■ **TASK TO CARRY OUT**
Please reproduce exactly, and only, the lines from the one with "Володимир В’ятрович" through the last line of the listing below, both ends included, leaving out the pictures.

■ **RECORDS TO USE**

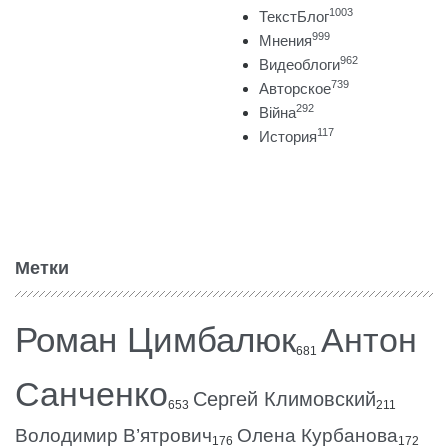
1003
ТекстБлог
999
Мнения
962
Видеоблоги
739
Авторское
292
Війна
117
История
Метки
Роман Цимбалюк
Антон
681
Санченко
Сергей Климовский
653
211
Володимир В’ятрович
Олена Курбанова
176
172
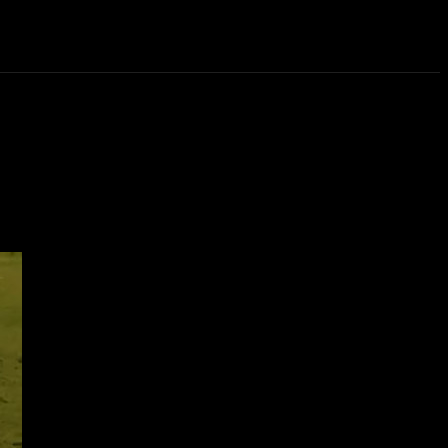
eos
Novedades
More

■ **OUTPUT FOR THIS TASK**
Володимир В’ятрович
Олена Курбанова
176
172
eos
Novedades
More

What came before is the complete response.